▶ [Brief A] Transcribe the blog page, beginning at the words "Friday, July 22, 2022" and stopping after "by the ball.".
▶ [Brief B] Rewrite the paragraph of the blog page that opens "There are actually a surprisingly large number of meanings" as a short list that keeps its main facts.

Source extract: Begin

Friday, July 22, 2022

fancy a cormorant? well how about a shag then

Another post expanding on a bit of passing Twitter nonsense: the purpose of the original poster in tweeting the clip in the tweet below was to mock the seemingly uncaring attitude of the baseball batter to having just injured a menial member of the groundstaff. The thing that struck me, though, was (as my quote tweet says) the description the commentator gives of the job the guy was doing before he got pinged by the ball.

It's a staple of lazy British humour that Americans don't understand the British usage of the word "shag", i.e. as a common euphemism for sexual intercourse, basically a slightly milder version of "fuck". It's not quite as simple as that, though, firstly because I suspect the Austin Powers films have brought the UK usage into the US lexicon a bit more, but also because there are US usages that are equally foreign to UK ears. 

There are actually a surprisingly large number of meanings for the word "shag", many of them common to both US and UK English: from shag pile carpets and shag tobacco (collectively, I suppose, nouns that could be back-formed from the related adjective "shaggy") to various large seabirds of the family Phalacrocoracidae. The US-specific ones include the dance craze that gave this 1989 film its title, and more specifically a meaning that we don't have at all in the UK as far as I know: to chase after something at speed. Highly amusingly to UK audiences it's usually combined with either "ass" or "balls" in standard US usage, "shag ass" having a general sense of hurrying or getting moving, broadly similar to "haul ass", and "shagging balls" having the specific meaning of collecting up all the balls whacked to various corners of the practice ground during baseball practice and returning them for re-use.

So I think the conclusion here is that if someone asks you for a shag in the UK it's pretty obvious what they're talking about; in the US you could and probably should respond to their question with one of your own, specifically: ass or balls?

Friday, July 15, 2022

the last book I read

Cause For Alarm by Eric Ambler.

Nicky Marlow is having a day of mixed fortunes; tears and laughter, light and shade, sausage and mash, that sort of thing. No sooner has he persuaded his lady friend, Claire, to agree to marry him than he gets a summons from the boss of the engineering firm for which he works to tell him that they're letting him go. No reflection on his work and all that, old chap, but times are tough and the company needs to make some savings.

Source extract: End
Records shown: Begin

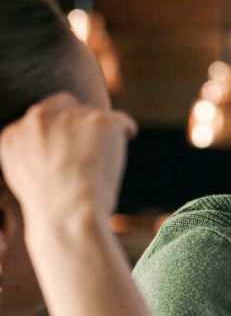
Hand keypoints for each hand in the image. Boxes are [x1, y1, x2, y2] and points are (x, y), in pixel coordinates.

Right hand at [0, 92, 136, 224]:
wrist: (68, 217)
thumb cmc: (52, 211)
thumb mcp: (27, 178)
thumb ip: (36, 153)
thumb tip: (61, 145)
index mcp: (13, 134)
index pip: (41, 114)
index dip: (61, 128)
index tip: (73, 142)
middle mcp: (38, 118)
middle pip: (69, 104)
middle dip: (81, 121)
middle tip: (94, 146)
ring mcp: (69, 117)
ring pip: (96, 117)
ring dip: (103, 137)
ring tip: (99, 167)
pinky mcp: (100, 120)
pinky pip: (123, 123)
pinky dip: (126, 134)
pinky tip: (117, 157)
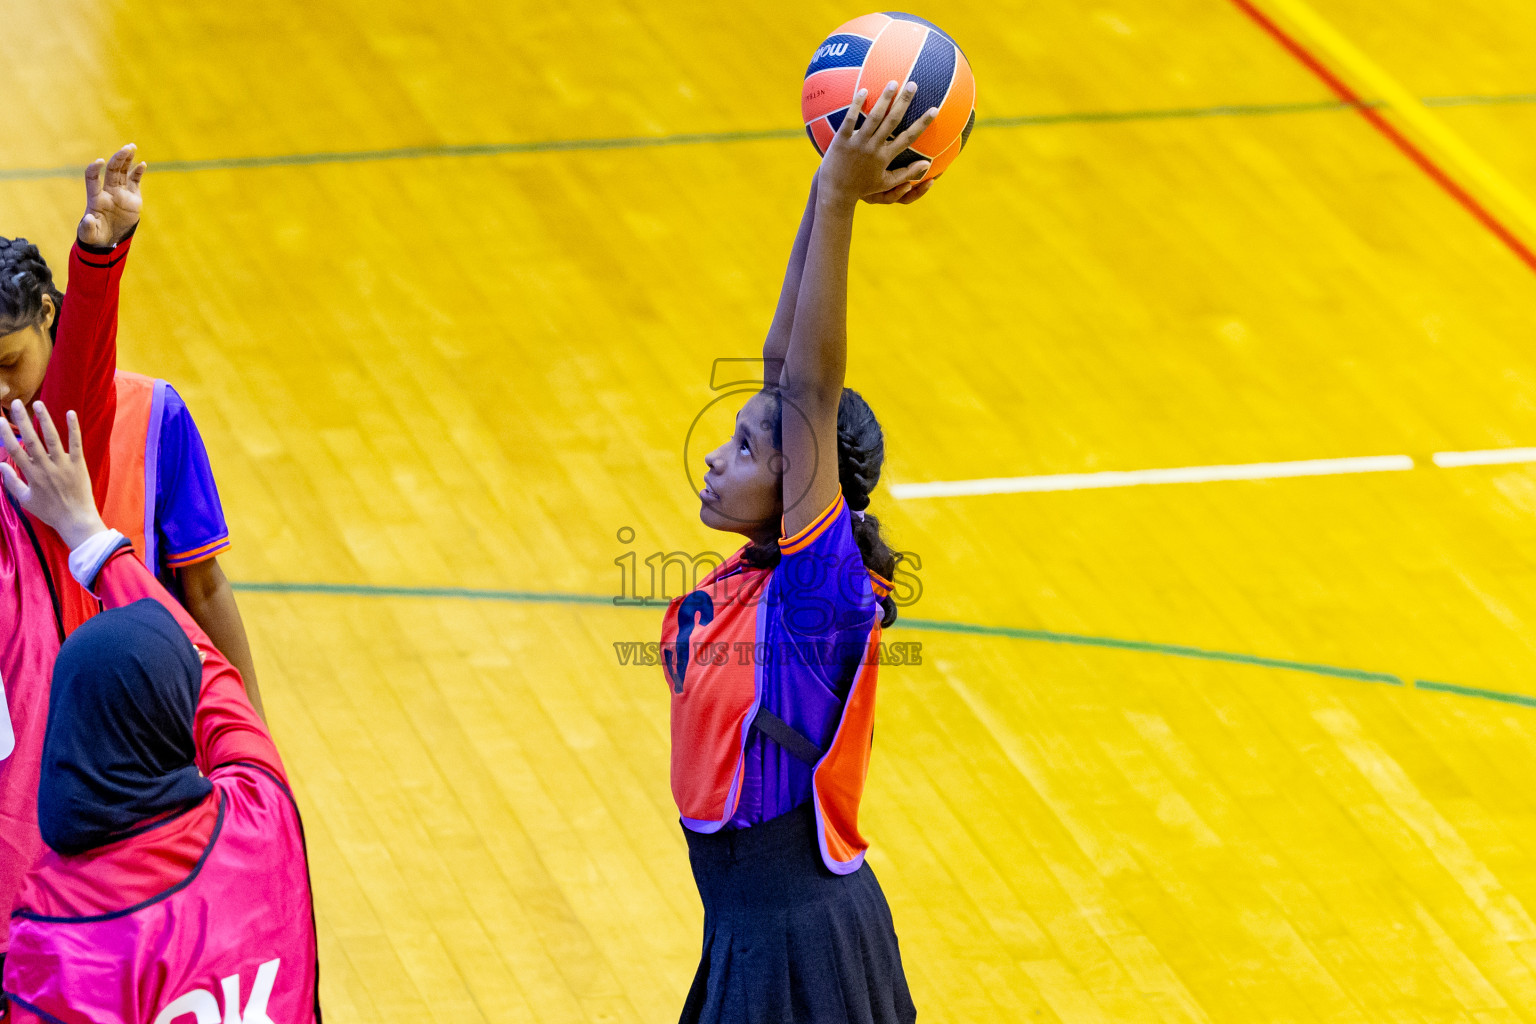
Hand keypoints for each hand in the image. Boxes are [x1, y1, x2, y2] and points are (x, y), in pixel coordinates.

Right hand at [0, 401, 106, 549]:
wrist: (76, 519)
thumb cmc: (49, 511)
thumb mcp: (25, 499)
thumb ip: (11, 481)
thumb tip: (0, 465)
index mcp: (31, 474)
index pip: (15, 450)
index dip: (6, 434)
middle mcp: (46, 466)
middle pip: (31, 440)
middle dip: (22, 421)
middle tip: (15, 404)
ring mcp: (63, 464)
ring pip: (52, 438)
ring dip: (45, 420)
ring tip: (38, 404)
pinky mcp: (78, 464)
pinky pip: (76, 443)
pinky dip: (73, 428)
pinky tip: (70, 413)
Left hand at [77, 144, 146, 247]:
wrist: (110, 238)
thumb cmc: (96, 235)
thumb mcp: (90, 234)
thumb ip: (88, 227)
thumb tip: (88, 218)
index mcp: (96, 197)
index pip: (92, 178)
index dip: (94, 169)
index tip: (99, 162)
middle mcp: (108, 191)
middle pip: (112, 170)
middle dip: (118, 158)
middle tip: (126, 148)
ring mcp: (121, 192)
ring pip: (123, 171)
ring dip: (127, 159)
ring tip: (132, 147)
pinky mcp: (132, 196)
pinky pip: (135, 181)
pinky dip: (138, 172)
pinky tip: (143, 164)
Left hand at [818, 81, 938, 208]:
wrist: (836, 192)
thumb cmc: (863, 187)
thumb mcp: (886, 183)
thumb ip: (907, 173)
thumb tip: (926, 165)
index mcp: (886, 157)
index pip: (908, 137)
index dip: (922, 123)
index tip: (934, 110)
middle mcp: (874, 147)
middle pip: (892, 121)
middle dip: (904, 102)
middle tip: (913, 84)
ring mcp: (857, 142)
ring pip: (873, 117)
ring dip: (884, 98)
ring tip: (893, 82)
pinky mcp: (842, 139)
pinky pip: (850, 119)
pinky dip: (857, 104)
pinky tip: (863, 90)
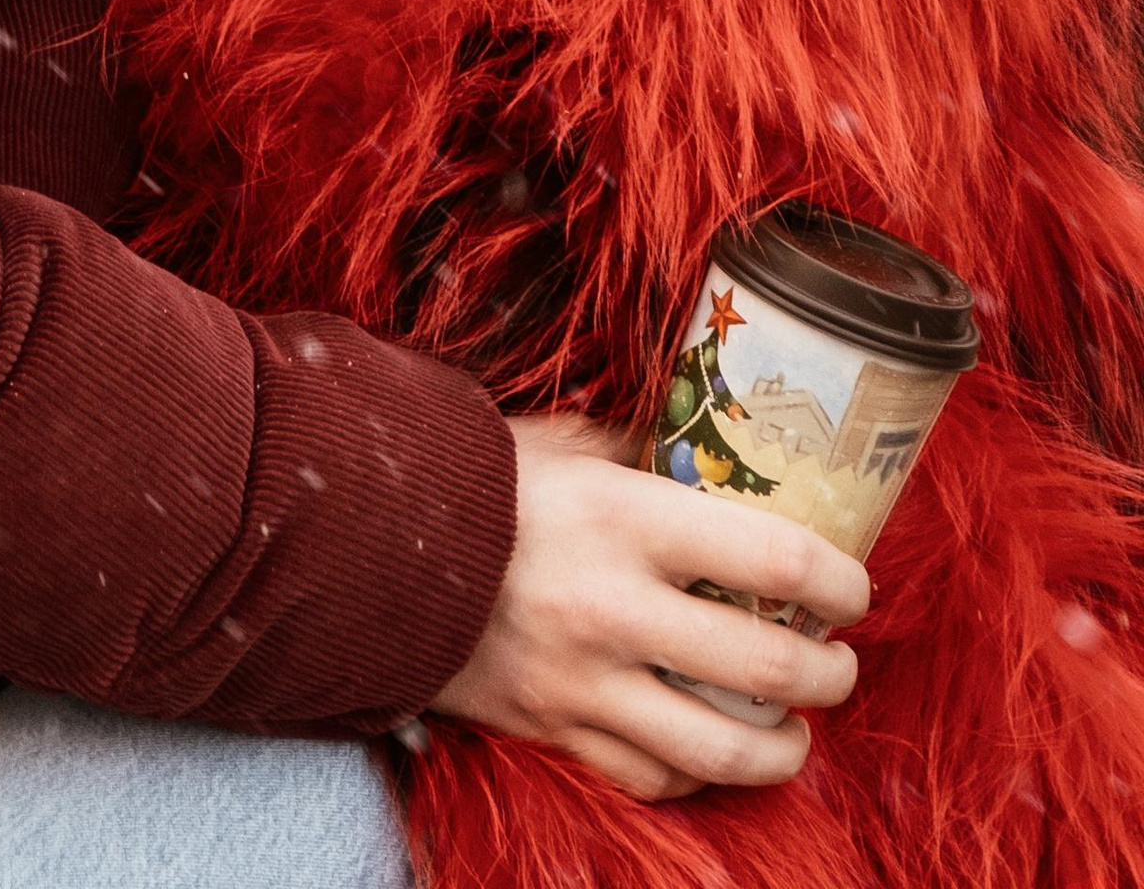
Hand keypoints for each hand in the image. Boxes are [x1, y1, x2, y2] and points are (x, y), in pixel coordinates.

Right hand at [430, 417, 866, 803]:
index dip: (838, 579)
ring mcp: (584, 680)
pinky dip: (694, 773)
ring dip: (783, 749)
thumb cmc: (470, 478)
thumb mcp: (559, 440)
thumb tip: (704, 452)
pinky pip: (652, 778)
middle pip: (769, 666)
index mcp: (624, 518)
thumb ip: (637, 449)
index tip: (856, 587)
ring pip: (723, 748)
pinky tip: (708, 750)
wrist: (361, 544)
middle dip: (830, 675)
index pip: (774, 555)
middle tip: (840, 664)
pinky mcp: (553, 729)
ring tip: (797, 733)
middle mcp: (615, 606)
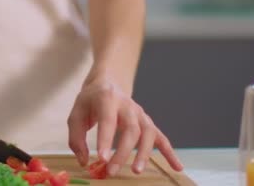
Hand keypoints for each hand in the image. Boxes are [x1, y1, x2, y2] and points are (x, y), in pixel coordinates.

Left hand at [67, 77, 182, 175]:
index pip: (108, 120)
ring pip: (148, 133)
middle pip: (131, 129)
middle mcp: (127, 105)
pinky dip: (170, 153)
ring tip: (137, 171)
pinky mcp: (147, 122)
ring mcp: (140, 114)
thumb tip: (85, 161)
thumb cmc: (90, 101)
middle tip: (112, 171)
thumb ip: (76, 138)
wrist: (108, 83)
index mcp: (107, 99)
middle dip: (122, 152)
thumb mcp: (76, 113)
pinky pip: (161, 137)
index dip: (105, 140)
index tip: (101, 159)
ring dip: (144, 153)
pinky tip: (177, 167)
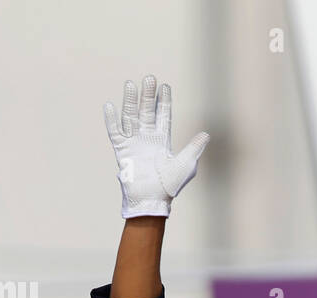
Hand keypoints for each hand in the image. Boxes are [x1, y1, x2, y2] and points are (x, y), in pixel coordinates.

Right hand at [104, 75, 210, 218]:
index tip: (165, 86)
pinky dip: (112, 120)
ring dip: (131, 102)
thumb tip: (206, 134)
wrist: (151, 200)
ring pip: (131, 117)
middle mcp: (147, 139)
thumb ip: (194, 148)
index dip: (164, 102)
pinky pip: (115, 132)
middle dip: (148, 96)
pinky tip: (110, 106)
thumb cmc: (170, 186)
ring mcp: (134, 143)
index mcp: (162, 141)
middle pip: (147, 112)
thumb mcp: (186, 165)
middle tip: (150, 78)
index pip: (163, 116)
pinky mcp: (122, 151)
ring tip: (131, 85)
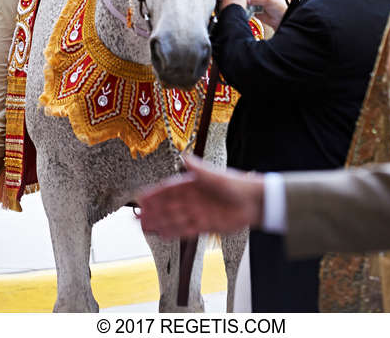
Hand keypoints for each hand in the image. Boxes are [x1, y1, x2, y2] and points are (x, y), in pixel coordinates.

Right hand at [138, 153, 264, 238]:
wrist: (253, 202)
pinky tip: (162, 234)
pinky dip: (173, 232)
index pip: (169, 189)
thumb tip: (184, 156)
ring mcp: (198, 212)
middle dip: (152, 211)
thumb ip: (198, 168)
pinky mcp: (205, 225)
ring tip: (144, 227)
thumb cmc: (235, 184)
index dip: (154, 194)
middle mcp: (193, 199)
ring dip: (159, 223)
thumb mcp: (215, 175)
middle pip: (168, 206)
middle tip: (136, 217)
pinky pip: (185, 230)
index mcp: (193, 184)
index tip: (141, 197)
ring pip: (174, 219)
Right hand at [246, 0, 286, 30]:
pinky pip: (247, 8)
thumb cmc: (279, 7)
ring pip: (247, 0)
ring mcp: (256, 2)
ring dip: (244, 1)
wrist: (280, 19)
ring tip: (244, 3)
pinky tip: (246, 9)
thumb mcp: (268, 0)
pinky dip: (245, 8)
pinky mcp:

Records shown: End

▶ [Expected output A]
Friday, July 22, 2022

fancy a cormorant? well how about a shag then

Another post expanding on a bit of passing Twitter nonsense: the purpose of the original poster in tweeting the clip in the tweet below was to mock the seemingly uncaring attitude of the baseball batter to having just injured a menial member of the groundstaff. The thing that struck me, though, was (as my quote tweet says) the description the commentator gives of the job the guy was doing before he got pinged by the ball.

▶ [Expected output B]
- Meanings common to US and UK English: shag pile carpets and shag tobacco (nouns perhaps back-formed from "shaggy"), and various large seabirds of the family Phalacrocoracidae.
- US-specific meanings: a dance craze that gave a 1989 film its title, and to chase after something at speed.
- "Shag ass" means to hurry or get moving, much like "haul ass."
- "Shagging balls" means collecting the balls hit around the practice ground during baseball practice and returning them for re-use.